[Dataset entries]
*** Block opens ***
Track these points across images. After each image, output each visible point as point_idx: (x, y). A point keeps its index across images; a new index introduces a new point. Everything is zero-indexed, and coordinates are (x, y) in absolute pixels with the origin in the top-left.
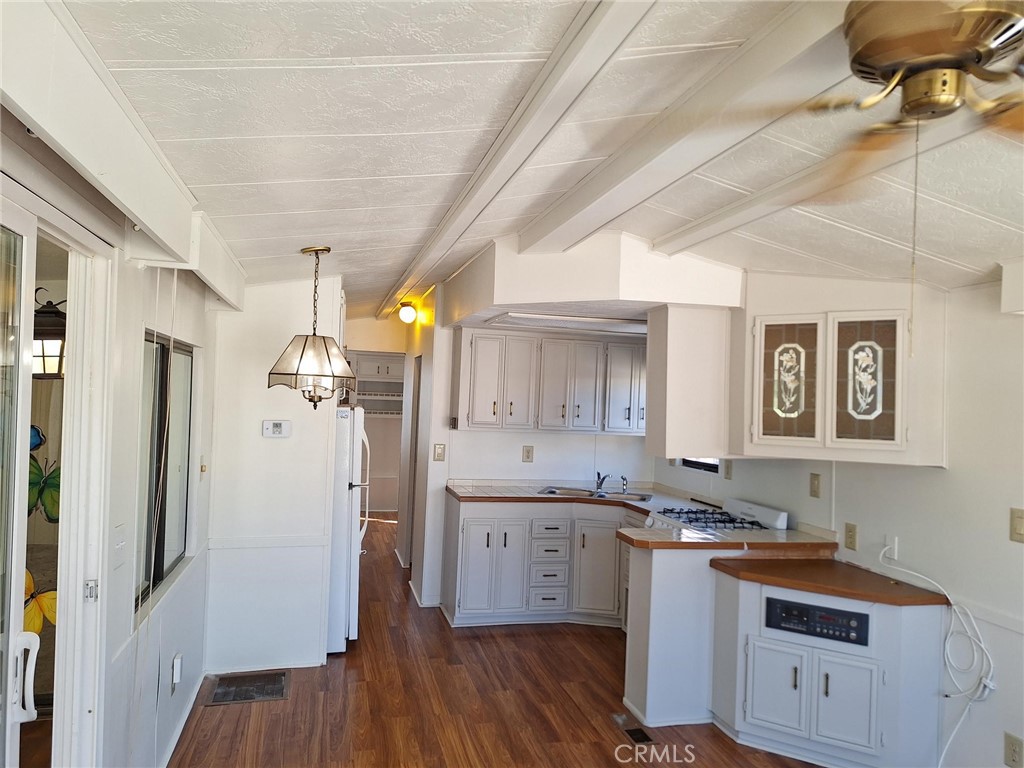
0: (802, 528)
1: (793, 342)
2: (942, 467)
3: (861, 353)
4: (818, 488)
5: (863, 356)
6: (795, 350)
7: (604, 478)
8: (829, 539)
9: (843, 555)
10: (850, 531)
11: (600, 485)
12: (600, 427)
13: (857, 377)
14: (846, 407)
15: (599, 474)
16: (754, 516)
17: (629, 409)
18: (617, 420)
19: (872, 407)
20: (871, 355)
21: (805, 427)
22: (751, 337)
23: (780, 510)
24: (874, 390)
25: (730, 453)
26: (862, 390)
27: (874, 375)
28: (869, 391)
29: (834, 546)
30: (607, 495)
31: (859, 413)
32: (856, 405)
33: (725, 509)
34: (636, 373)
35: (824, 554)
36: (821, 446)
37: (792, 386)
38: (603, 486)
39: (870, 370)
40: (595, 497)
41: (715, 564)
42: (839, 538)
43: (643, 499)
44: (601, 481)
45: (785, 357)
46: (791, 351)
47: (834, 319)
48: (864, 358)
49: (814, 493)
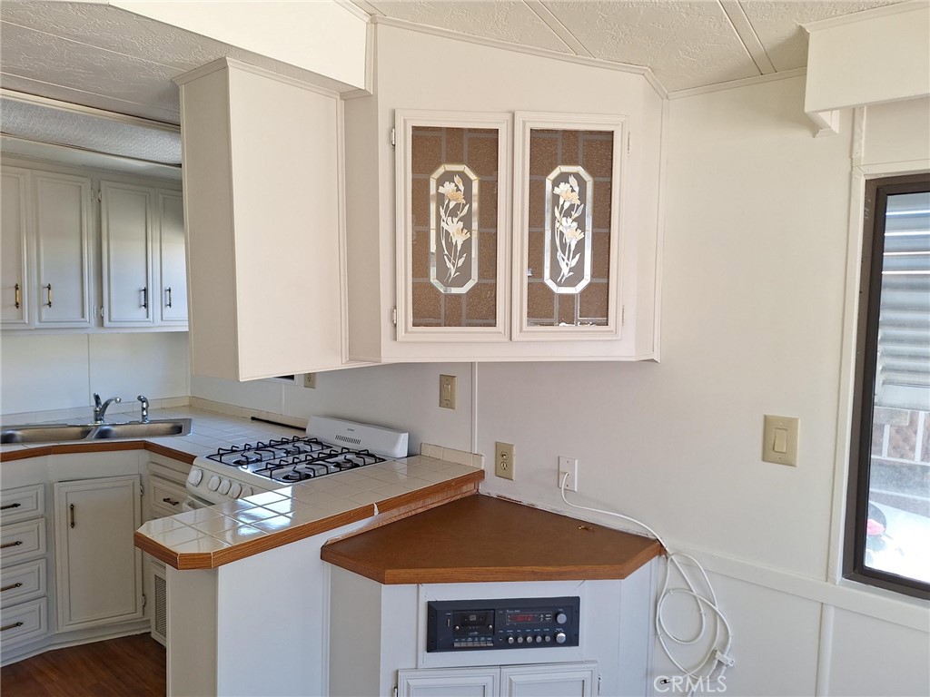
0: (427, 452)
1: (460, 162)
2: (653, 360)
3: (562, 185)
4: (452, 395)
5: (567, 189)
6: (462, 175)
7: (106, 404)
8: (471, 465)
9: (492, 487)
10: (503, 455)
11: (99, 415)
12: (93, 321)
13: (557, 225)
14: (541, 275)
15: (97, 398)
16: (358, 442)
17: (146, 290)
18: (124, 309)
19: (578, 272)
20: (577, 189)
21: (480, 310)
22: (388, 148)
23: (398, 430)
24: (580, 245)
25: (351, 360)
26: (563, 246)
27: (581, 223)
28: (573, 248)
29: (480, 475)
30: (114, 429)
31: (559, 285)
32: (556, 269)
33: (311, 432)
34: (154, 234)
35: (468, 489)
36: (507, 339)
37: (459, 239)
38: (106, 413)
39: (575, 215)
40: (91, 440)
41: (328, 553)
42: (487, 463)
43: (177, 430)
44: (101, 408)
45: (448, 188)
46: (457, 179)
47: (524, 122)
48: (567, 193)
49: (446, 401)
*** Block closes ***
What is expected: Reproduce, exactly as they stand in the data above, the lines from the one that holds "0: (802, 528)" to the one that holds "35: (824, 554)", inclusive.

Solution for this exercise:
0: (802, 528)
1: (793, 342)
2: (942, 467)
3: (861, 353)
4: (818, 488)
5: (863, 356)
6: (795, 350)
7: (604, 478)
8: (829, 539)
9: (843, 555)
10: (850, 531)
11: (600, 485)
12: (600, 427)
13: (857, 377)
14: (846, 407)
15: (599, 474)
16: (754, 516)
17: (629, 409)
18: (617, 420)
19: (872, 407)
20: (871, 355)
21: (805, 427)
22: (751, 337)
23: (780, 510)
24: (874, 390)
25: (730, 453)
26: (862, 390)
27: (874, 375)
28: (869, 391)
29: (834, 546)
30: (607, 495)
31: (859, 413)
32: (856, 405)
33: (725, 509)
34: (636, 373)
35: (824, 554)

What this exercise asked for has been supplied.